Wednesday, 20 April 2011

Seeking Pole Position


After comfortably holding onto the UK number-one spot for the past five years, Kate Dennison is making changes following a below-par indoor season which saw the pole-vaulter pushed down the national pecking order, writes Nicola Bamford.

In a rare blip for her performances on the British scene, Dennison’s 2011 campaign was short and certainly not so sweet, following a best of only 4.26m – over half a metre short of her best mark.

Having competed on only three occasions, the 26-year-old not only lost her national indoor title for first time in five years but also the UK number-one tag to World junior bronze-medallist Holly Bleasdale – a promising young pretender to the long-term domestic crown.

Having returned from a long training spell in South Africa, the country of her birth, over the Christmas and New Year period, Dennison appears a shadow of her former self but fortunately, she can pinpoint as to the reasons why:

“I’ve been changing a few things technically this year, which takes time but it is starting to come together,” the former gymnast explains.

“Obviously, working with a new coach too takes time, but we are both learning how each other work.”

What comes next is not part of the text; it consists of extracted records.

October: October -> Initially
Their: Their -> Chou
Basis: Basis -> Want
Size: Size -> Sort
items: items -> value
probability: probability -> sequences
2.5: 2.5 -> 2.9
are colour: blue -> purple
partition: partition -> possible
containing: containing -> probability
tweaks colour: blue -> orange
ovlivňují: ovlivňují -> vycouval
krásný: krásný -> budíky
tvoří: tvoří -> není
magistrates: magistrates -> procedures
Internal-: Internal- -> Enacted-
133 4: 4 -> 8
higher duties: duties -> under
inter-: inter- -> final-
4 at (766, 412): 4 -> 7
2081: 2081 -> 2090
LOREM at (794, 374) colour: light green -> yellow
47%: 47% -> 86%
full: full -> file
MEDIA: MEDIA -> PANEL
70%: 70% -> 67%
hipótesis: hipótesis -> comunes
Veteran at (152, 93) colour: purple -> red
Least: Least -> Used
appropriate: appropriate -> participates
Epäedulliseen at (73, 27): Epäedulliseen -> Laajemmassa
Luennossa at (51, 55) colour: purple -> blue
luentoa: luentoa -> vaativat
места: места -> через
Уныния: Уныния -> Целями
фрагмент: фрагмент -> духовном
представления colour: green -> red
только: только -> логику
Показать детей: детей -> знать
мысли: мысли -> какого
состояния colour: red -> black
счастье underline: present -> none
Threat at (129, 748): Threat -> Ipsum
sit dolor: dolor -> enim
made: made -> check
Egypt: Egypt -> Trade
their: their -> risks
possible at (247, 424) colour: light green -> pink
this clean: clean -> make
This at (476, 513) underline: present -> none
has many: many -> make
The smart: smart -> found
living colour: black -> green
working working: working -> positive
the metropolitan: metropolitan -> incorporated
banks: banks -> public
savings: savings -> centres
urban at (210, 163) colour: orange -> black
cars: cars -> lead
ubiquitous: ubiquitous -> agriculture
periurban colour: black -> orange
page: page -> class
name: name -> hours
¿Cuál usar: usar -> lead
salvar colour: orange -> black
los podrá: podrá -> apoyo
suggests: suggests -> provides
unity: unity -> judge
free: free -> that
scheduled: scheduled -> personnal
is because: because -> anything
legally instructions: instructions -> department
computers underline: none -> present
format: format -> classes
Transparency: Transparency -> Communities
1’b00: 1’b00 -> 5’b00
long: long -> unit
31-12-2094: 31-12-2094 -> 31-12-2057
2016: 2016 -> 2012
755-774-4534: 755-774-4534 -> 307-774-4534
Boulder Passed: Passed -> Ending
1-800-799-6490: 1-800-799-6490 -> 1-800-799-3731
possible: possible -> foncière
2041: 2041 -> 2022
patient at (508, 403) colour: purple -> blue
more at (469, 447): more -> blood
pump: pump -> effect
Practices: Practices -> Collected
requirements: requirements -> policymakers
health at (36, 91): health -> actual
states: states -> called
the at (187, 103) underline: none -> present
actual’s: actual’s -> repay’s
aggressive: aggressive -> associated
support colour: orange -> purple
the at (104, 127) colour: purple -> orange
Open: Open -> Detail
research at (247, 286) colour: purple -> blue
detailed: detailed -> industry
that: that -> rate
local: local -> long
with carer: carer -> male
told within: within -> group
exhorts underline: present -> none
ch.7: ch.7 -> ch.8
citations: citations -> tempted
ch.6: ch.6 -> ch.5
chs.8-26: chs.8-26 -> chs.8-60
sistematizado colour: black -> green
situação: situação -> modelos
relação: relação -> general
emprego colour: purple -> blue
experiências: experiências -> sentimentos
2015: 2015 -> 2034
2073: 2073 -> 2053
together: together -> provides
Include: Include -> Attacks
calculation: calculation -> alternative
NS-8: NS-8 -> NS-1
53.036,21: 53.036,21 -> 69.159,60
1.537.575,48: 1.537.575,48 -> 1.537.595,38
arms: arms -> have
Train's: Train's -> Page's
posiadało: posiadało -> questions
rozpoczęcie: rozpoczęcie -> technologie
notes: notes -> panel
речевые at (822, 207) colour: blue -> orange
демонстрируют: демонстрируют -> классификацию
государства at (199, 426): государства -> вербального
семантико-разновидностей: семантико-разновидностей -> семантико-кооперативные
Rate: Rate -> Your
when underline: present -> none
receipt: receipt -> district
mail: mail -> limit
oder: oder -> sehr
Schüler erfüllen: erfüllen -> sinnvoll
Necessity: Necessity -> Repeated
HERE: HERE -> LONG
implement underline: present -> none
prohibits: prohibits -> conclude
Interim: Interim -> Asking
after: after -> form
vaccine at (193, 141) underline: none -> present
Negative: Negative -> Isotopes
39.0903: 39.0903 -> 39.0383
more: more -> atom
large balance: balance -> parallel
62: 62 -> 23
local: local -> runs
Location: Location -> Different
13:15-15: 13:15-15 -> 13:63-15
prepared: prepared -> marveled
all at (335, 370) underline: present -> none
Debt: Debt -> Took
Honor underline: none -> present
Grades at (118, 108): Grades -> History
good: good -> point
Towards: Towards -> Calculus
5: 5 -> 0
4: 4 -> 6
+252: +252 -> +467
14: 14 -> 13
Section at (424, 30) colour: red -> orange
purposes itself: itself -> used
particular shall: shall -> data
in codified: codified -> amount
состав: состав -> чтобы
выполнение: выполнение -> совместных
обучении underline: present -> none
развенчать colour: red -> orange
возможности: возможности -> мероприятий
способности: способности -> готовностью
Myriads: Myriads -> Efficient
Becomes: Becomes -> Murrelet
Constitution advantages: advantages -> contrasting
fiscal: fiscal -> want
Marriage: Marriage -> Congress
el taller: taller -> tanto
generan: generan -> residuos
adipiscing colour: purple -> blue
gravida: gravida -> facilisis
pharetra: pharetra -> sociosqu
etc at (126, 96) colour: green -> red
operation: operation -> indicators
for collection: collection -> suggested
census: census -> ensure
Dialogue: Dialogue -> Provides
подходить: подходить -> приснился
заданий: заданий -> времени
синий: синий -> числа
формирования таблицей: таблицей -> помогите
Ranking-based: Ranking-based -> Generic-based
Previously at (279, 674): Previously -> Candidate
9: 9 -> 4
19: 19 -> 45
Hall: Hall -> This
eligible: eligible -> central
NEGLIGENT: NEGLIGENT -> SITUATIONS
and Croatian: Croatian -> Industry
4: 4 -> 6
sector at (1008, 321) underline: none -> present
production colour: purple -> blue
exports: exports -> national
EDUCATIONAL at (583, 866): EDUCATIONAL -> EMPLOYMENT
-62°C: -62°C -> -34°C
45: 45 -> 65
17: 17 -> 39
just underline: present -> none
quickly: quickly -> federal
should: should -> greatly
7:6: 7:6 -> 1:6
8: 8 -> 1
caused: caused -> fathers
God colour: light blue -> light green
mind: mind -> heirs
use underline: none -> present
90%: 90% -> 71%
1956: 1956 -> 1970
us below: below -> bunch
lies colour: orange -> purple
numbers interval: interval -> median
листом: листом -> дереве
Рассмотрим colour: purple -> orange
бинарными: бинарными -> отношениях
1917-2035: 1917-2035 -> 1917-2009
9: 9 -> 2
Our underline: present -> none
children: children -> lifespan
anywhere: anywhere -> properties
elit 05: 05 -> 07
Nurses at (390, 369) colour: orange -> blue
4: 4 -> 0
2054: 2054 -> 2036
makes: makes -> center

Having hooked up with Scott Simpson at her Loughborough University base last autumn and following a summer of several coaching switches, Dennison is content with her mentor at last.


The partner of Olympic 400m finalist Martyn Rooney, Dennison is eager to return to her 2009 form which saw her break the British record an incredible thirteen times.

The current national indoor and outdoor record-holder with a leap of 4.60m, suffered a turbulent outdoor season last summer, evidently caused in part by the unstable guidance in her training camp.

A psychology graduate from Staffordshire University, Dennison endured much heartache in a year which began in promising fashion.

Having taken her fifth consecutive national indoor title with 4.40m, she went on to record her British best before failing to qualify for the final of the World indoor Championships in Doha, Qatar and the problems rolled on from there.

In the summer, Dennison managed only seventh in the European Team Championships (with 4.20m) and despite winning her fourth straight UK outdoor crown (with 4.45m), disappointed in both major championships of the season – placing sixth and third, respectively in the European Championships and Commonwealth Games.

2010 was ‘solid’ but she ‘wanted more’ after leaping 4.55m in the continental event in Barcelona and giving away the gold medal in Delhi with 4.25m after being tipped as the pre-competition favourite.


Although understandably frustrated with the past two seasons, Dennison remains confident and upbeat ahead of the important 2011 outdoor campaign.

Keen to hone the new skills she has been working hard on through the winter, the six-time national junior champion and nine-time senior champion is determined to approach the summer season as a new, improved athlete:

“Training is going well with the focus on the summer this year and with the World champs late August,” she reveals on her main goal of the year, the global event in Daegu, South Korea.

“I want top-five but will hopefully be jumping the same heights that can get me a medal.”

Eager to progress from sixth place from the 2009 Berlin edition, Dennison is even more determined to improve for when it matters most – in the Olympic Games in London next summer.

Failing to go beyond the qualifying round in Beijing in 2008, Dennison simply insists that a medal is the key priority and if patience is a virtue, then this certainly is her best asset in the pressure-filled build-up.

And hoping her current training re-vamp pays off sooner rather than later, Dennison may well manage to return to not only domestic supremacy but also a world-class level in time for her Olympic test.